— Ей-ей, не понимаю ни слова из всей этой галиматьи! — воскликнул сердито паша. — Понимаешь ли ты что-нибудь, Мустафа?
— Может ли понять раб ваш то, что не доступно мудрости Вашего Высокомочия!
— Правда, Мустафа! — сказал паша.
— Со временем все это будет ясно Вашему Благополучию, — сказал сумасшедший, — но для этого необходимо выслушать мою историю до конца. Тогда все разовьется, как клубок шелка, который с первого взгляда кажется запутанным.
— Если это так, — отвечал паша, — то не лучше ли начать рассказ с конца и кончить началом? Далее!
Что может быть привлекательнее, прекраснее юной матери с ее первенцем на груди? Сладкие губки и поцелуи дитя, разжигающая вас прелесть распустившейся девы, краснеющая, улыбающаяся и вместе с тем трепещущая юная невеста — все это ничто в сравнении с женщиной во всем цвете красоты своей, исполняющей свое земное назначение, когда глаза ее сверкают тем глубоким восторгом, который дается ей взамен прошедших часов забот и боязни.
— Но не утомляю ли я Ваше Благополучие!
— Уаллах эль неби! Клянусь Богом и его пророком, что это справедливо. Вся история твоя такова, как и начало?
— Нет, паша! О, если бы она была вся такова! Милосердый Боже! Почему ты допустил этот удар? Разве был я неблагодарен? Разве глаза мои не были полны слез признательности и любви в то мгновение, когда они кинулись на нас, когда они приставили к груди моей свое смертоносное оружие, когда, невзирая на отчаянные вопли матери, они вырвали из ее трепещущих рук малютку и бросили его на землю, когда я поднял его и когда пистолет жестокосердого турка прекратил его существование?.. Вижу еще теперь алую кровь, текущую из этой крошечной груди; я прижал губы к смертельной ране, с жаром лобызал я эту кровь!.. Вижу, как они тащат ее, лишенную чувств… Паша! В одну минуту меня лишили всего — жены, ребенка, дома, свободы и рассудка, и теперь перед тобой стоит безумный и раб! Он замолчал, вскочил на ноги и начал громким голосом:
— Но я знаю, кто они; я знаю всех их; знаю, где и она! И теперь на этом месте, паша, ты должен оказать мне свое правосудие! Вот убийца моего дитя, похититель жены моей, разлучивший меня с нею; я требую у него ответа в твоем присутствии.
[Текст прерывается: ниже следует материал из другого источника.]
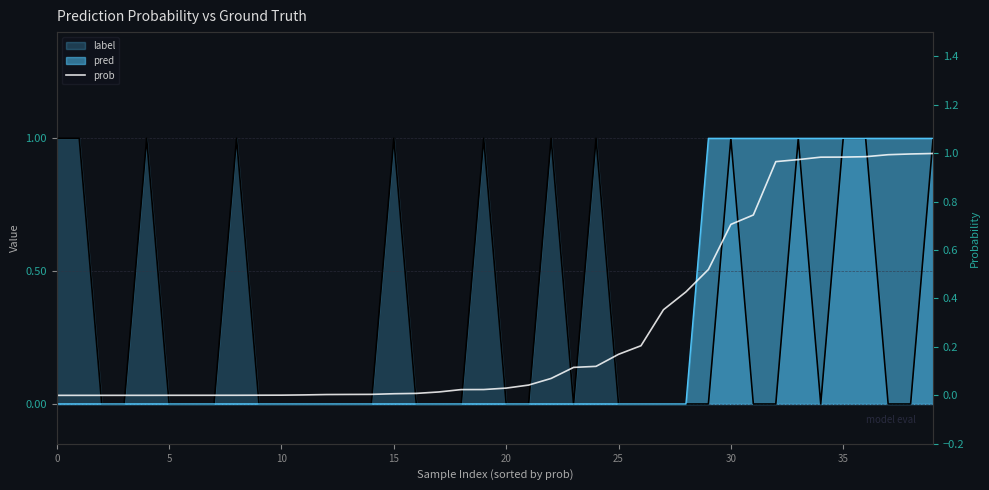

Reading left to right, what are all the values shown in this chart?

0.0	0.0	0.0	0.0	0.0	0.0	0.0	0.0	0.0	0.0	0.0	0.0	0.0	0.0	0.0	0.0	0.0	0.0	0.0	0.0	0.0	0.0	0.1	0.1	0.1	0.2	0.2	0.4	0.4	0.5	0.7	0.7	1.0	1.0	1.0	1.0	1.0	1.0	1.0	1.0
С этими словами раб бросился на испуганного Мустафу, схватил его одной рукой за бороду и начал колотить по голове слева и справа его тюрбаном.
Стража бросилась на безумного и освободила бороду Мустафы из рук его. Поделом ему — не пускай в диван сумасшедших!
Бешенству паши не было границ, и голова безумного не удержалась бы на плечах, если бы Мустафа не удержал пашу. Он объяснил ему, что простолюдины почитают безумных и бешеных за особенно покровительствуемых небесами и что такой поступок, без сомнения, подаст повод к возмущению. Безумный был выведен стражей, которая оставила его не ранее, чем он находился в значительном расстоянии от дворца.